Data visualization images:
*** Block opens ***

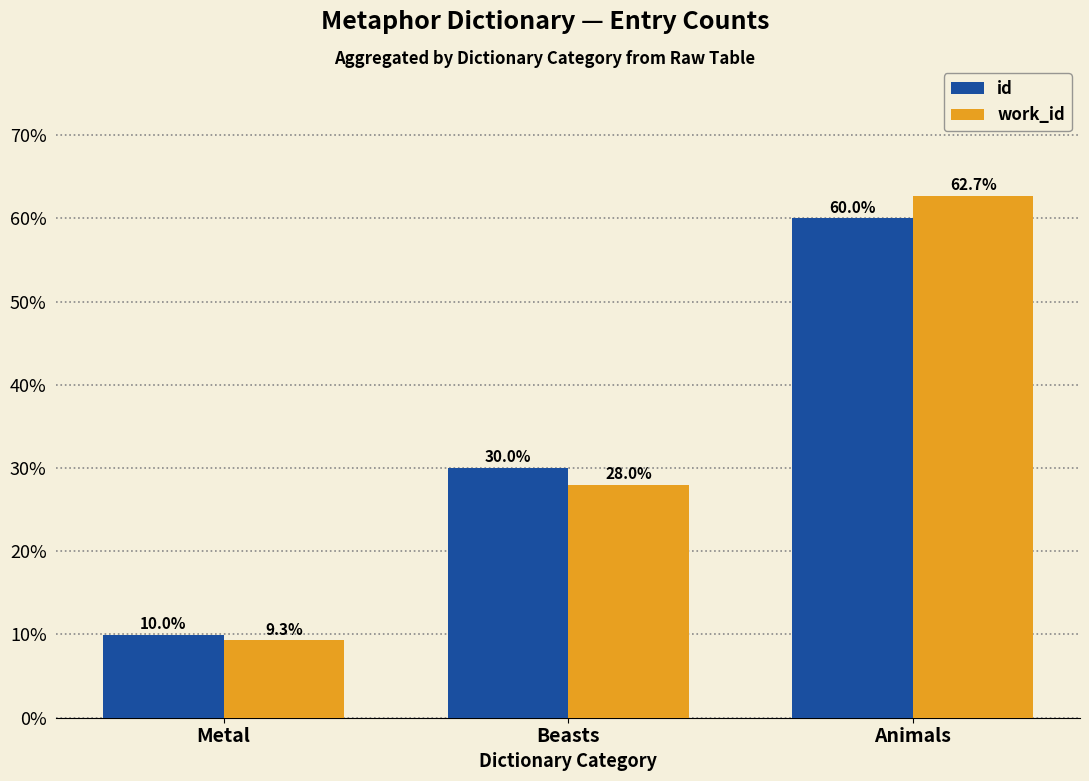

What position from the right is Beasts?

2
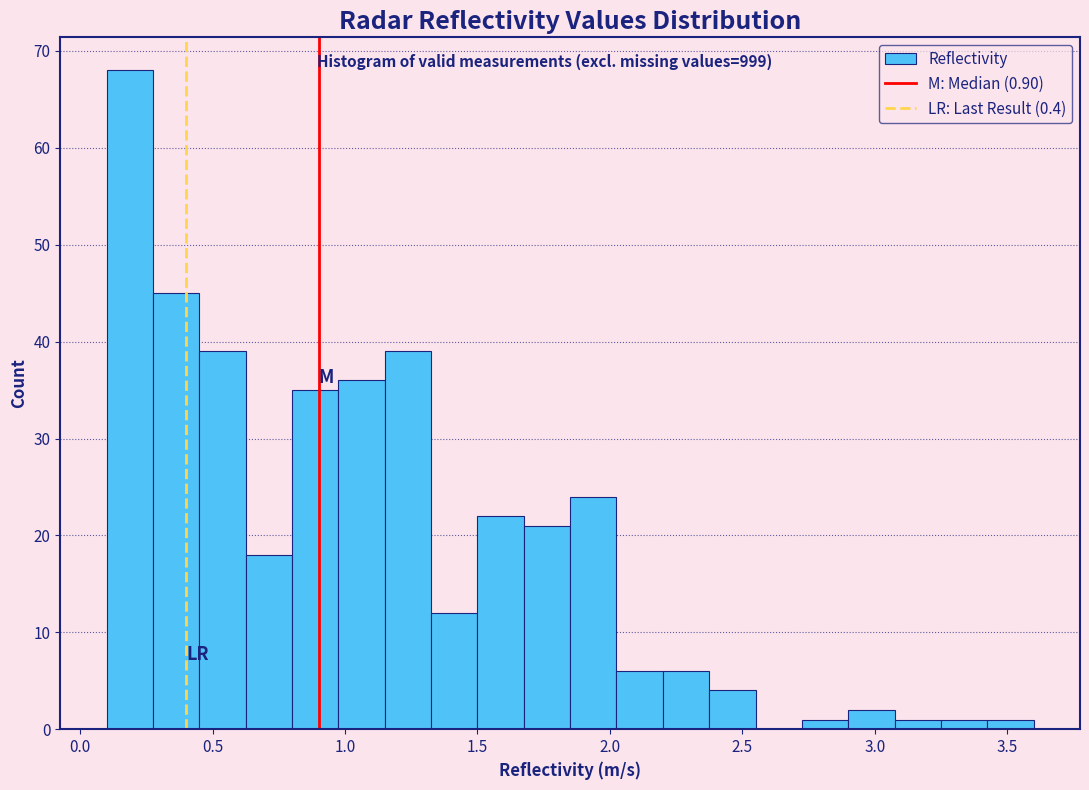

Read against the x-axis, roughly where is the centre of the tallest bar?

0.20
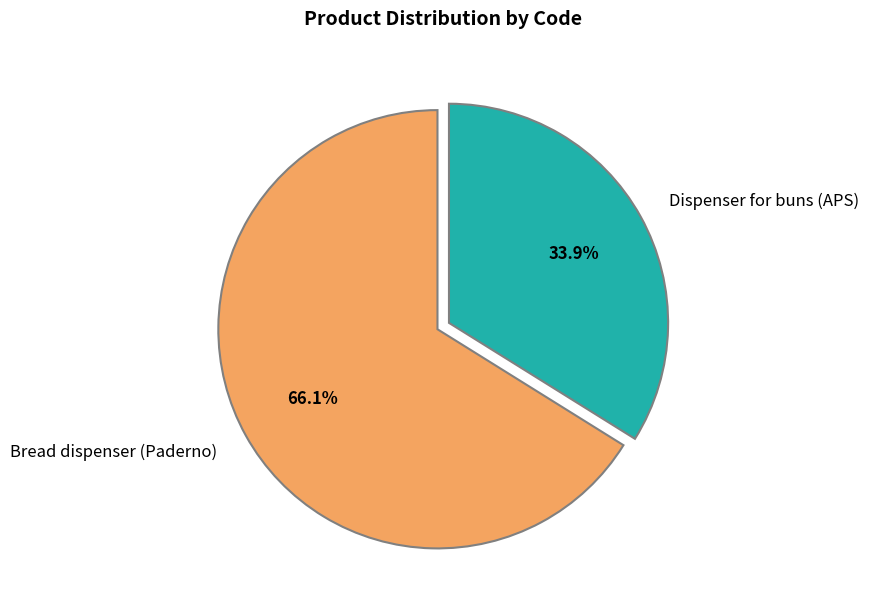

What percentage is the Dispenser for buns (APS) slice, to the nearest percent?

34%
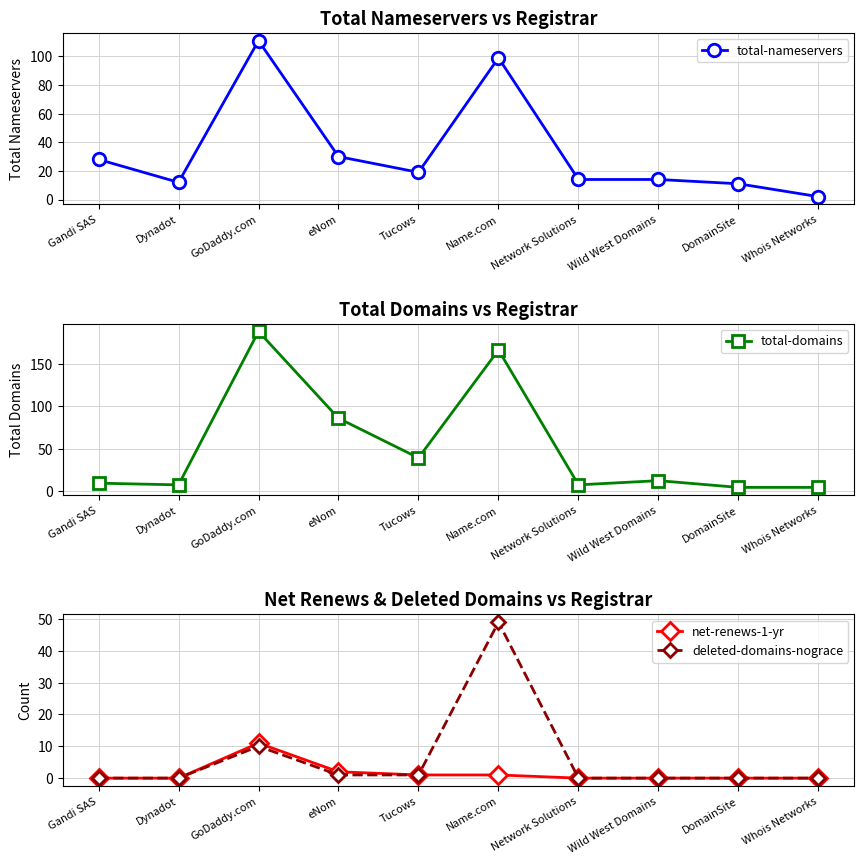

The value of total-nameservers at Gandi SAS is 28. True or false?

True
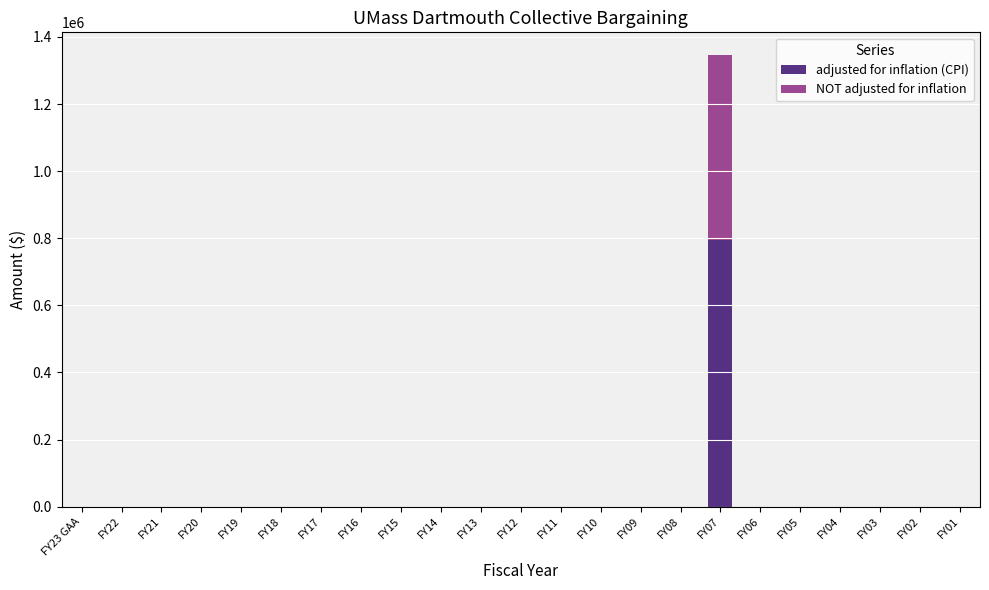

What is the maximum value for adjusted for inflation (CPI)?

794501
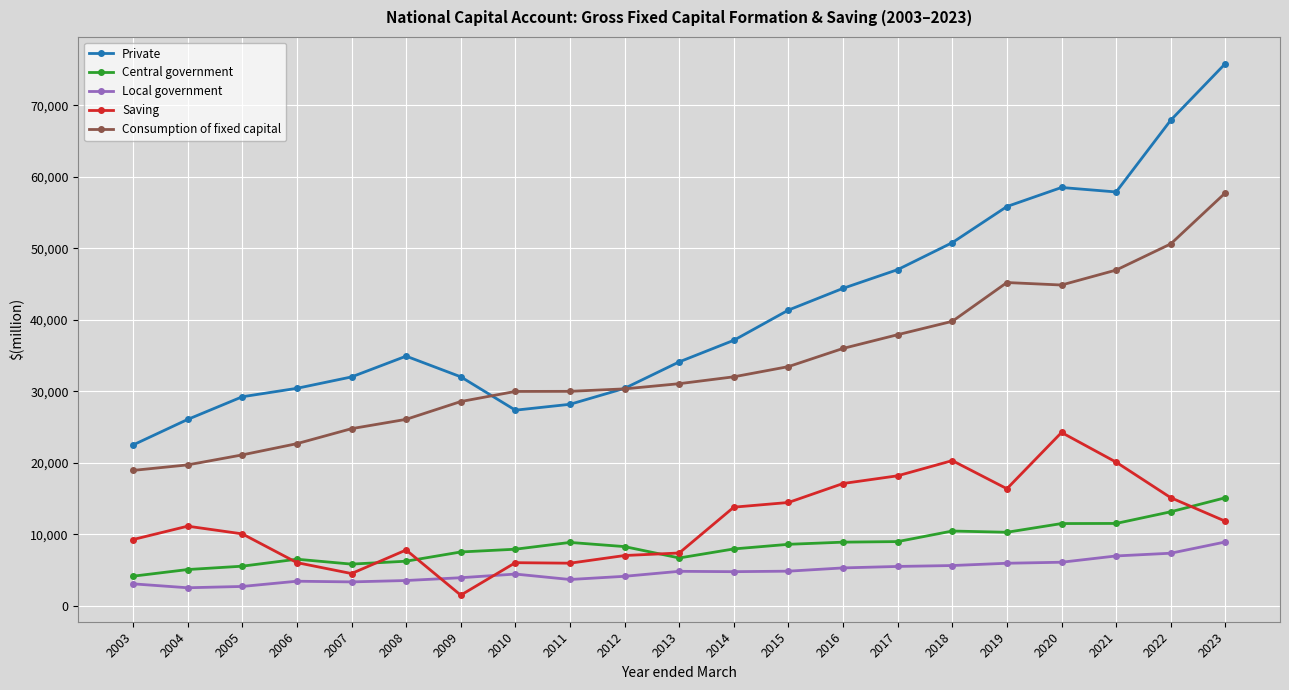

True or false: Saving has more than 1 interior local peaks.

True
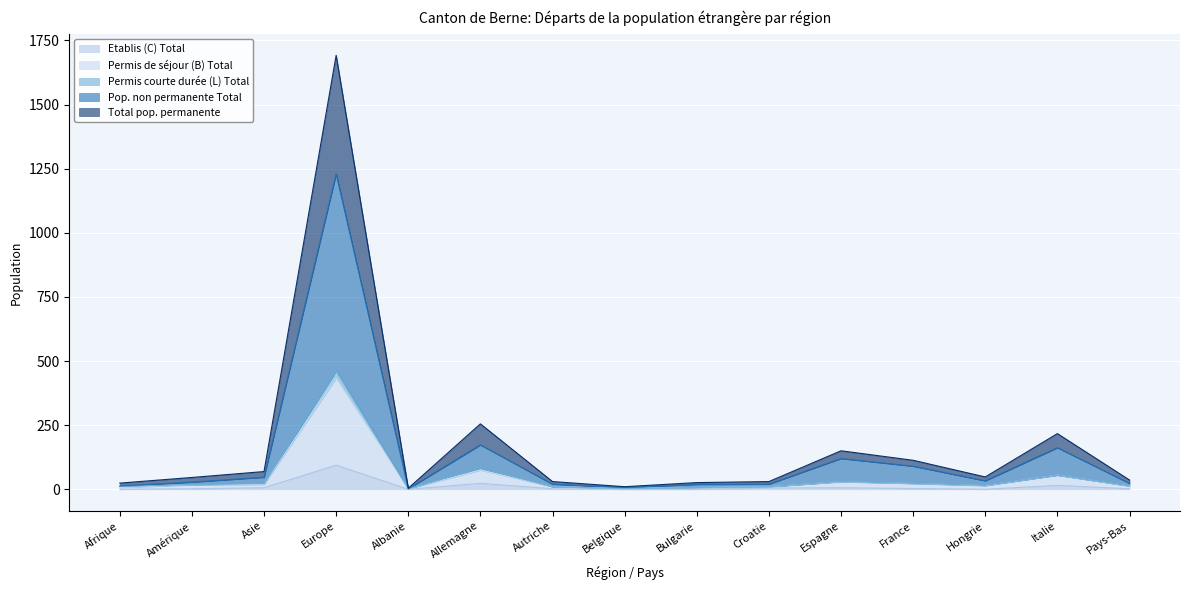

Where is the first local minimum for Pop. non permanente Total?

Albanie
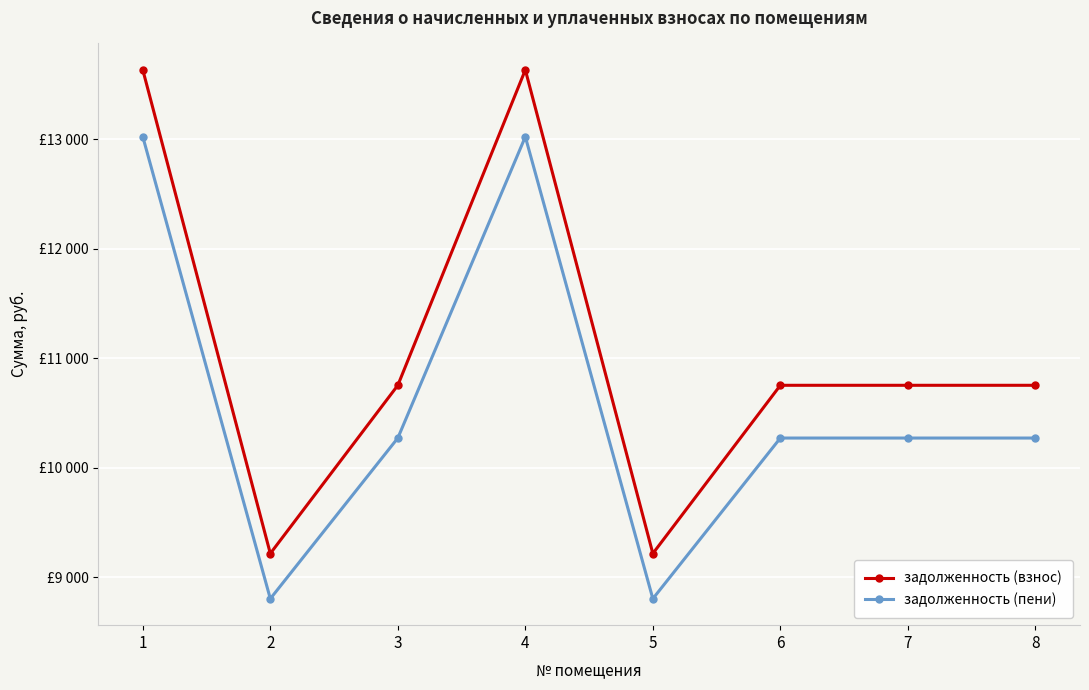

Is it true that задолженность (взнос) equals 10752.0 at 3?

True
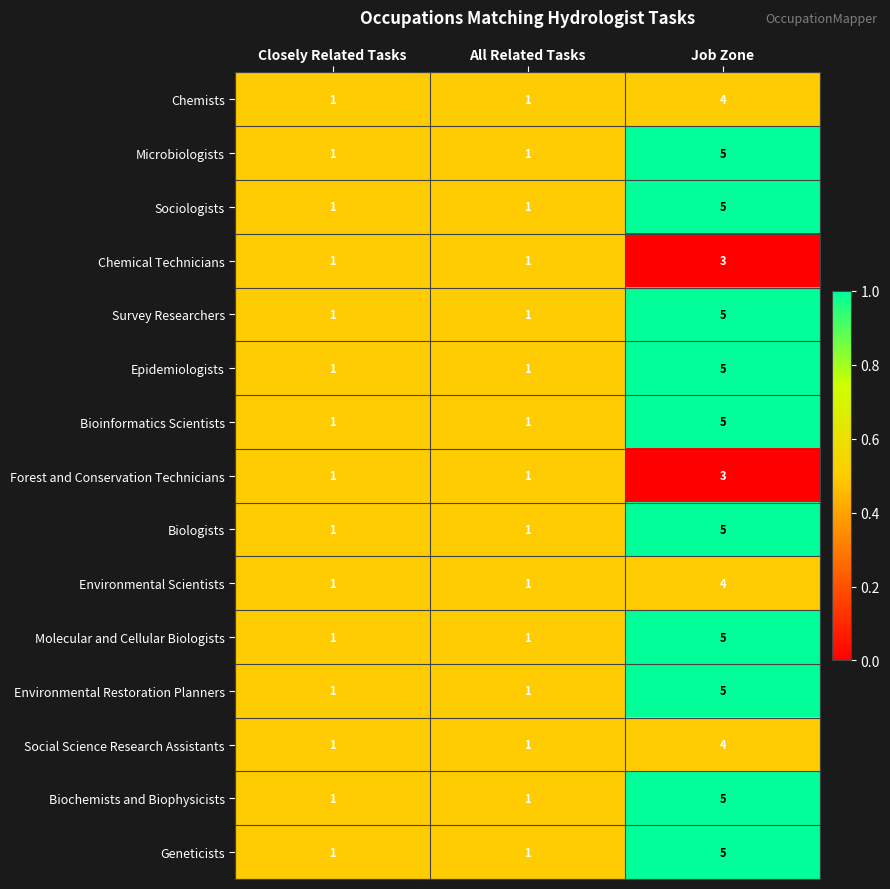

The Bioinformatics Scientists series shows 1 at All Related Tasks. True or false?

True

*** Block closes ***

## Directions:
Return every line above word for word, leaving out the pictures.

## Response area:
What position from the right is Beasts?

2

Read against the x-axis, roughly where is the centre of the tallest bar?

0.20

What percentage is the Dispenser for buns (APS) slice, to the nearest percent?

34%

The value of total-nameservers at Gandi SAS is 28. True or false?

True

What is the maximum value for adjusted for inflation (CPI)?

794501

True or false: Saving has more than 1 interior local peaks.

True

Where is the first local minimum for Pop. non permanente Total?

Albanie

Is it true that задолженность (взнос) equals 10752.0 at 3?

True

The Bioinformatics Scientists series shows 1 at All Related Tasks. True or false?

True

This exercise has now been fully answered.